» Task description
Please continue the redun API reference excerpt, writing what follows its final sentence.

» Document excerpt
# # # # #

Conditionally execute expressions, i.e. a lazy if-statement.

@task()
def is_even(x):
    return x % 2 == 0

@task()
def task1():
    # ...

@task()
def task2():
    # ...

@task()
def main(x: int):
    return cond(
        is_even(x),
        task1(),
        task2()
    )
(scheduler_task)redun.get_context(var_path: str, default: Any | None = None) T#

Returns a value from the current context.

Parameters:
  • var_path (str) – A dot-separated path for a variable to fetch from the current context.

  • default (Optional[Any]) – A default value to return if the context variable is not defined. None by default.

redun.get_current_namespace()#

Returns the current task namespace during import.

redun.get_current_scheduler(required=True) Scheduler | None#

Returns the currently running Scheduler for this thread.

redun.get_task_registry()#

Returns the global task registry.

(scheduler_task)redun.merge_handles(handles_expr: List[redun.handle.Handle]) T#

Merge multiple handles into one.

redun.namespace(_namespace=None)#

Set the current task namespace.

Use None to unset the current namespace.

# # # # #

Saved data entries
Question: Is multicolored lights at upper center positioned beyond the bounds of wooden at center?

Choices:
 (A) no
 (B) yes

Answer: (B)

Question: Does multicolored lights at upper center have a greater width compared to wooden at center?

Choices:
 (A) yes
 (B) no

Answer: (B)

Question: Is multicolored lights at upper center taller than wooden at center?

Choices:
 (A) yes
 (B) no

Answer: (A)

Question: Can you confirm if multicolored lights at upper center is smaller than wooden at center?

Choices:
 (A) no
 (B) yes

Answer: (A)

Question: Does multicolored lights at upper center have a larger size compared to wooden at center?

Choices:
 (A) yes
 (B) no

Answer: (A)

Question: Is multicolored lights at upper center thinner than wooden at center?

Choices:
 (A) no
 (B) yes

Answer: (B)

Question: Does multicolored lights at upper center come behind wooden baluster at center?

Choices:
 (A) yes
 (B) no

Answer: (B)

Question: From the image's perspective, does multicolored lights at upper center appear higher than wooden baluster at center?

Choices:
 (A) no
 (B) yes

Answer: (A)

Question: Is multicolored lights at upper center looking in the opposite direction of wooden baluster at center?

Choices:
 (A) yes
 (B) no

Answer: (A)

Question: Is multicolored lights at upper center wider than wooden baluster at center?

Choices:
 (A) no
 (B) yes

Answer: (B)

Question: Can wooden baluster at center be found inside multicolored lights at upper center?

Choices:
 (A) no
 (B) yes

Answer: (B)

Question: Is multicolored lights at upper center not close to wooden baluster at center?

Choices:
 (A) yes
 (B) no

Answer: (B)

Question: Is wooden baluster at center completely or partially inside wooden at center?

# # # # #

» Written response
redun.script(command: str | ~typing.List, inputs: ~typing.Any = [], outputs: ~typing.Any = <object object>, tempdir: bool = False, as_mount: bool = False, **task_options: ~typing.Any) Any#

Execute a shell script as a redun task with file staging.

See the docs for a full explanation:

https://insitro.github.io/redun/design.html#file-staging

Parameters:
  • command (Union[str, List]) – Command string or argv list to execute.

  • inputs (Any) – Collection of FileStaging objects used to stage cloud input files to local files.

  • outputs (Any) – Collection of FileStaging objects used to unstage local output files back to cloud storage.

  • tempdir (bool) – If True, run the command within a temporary directory.

  • as_mount (bool) – If True, make use of cloud storage mounting (if available) to stage files.

  • **task_options (Any) – Options to configure the Executor, such as vcpus=2 or memory=3.

Returns:

A result the same shape as outputs but with all FileStaging objects converted to their corresponding remote Files.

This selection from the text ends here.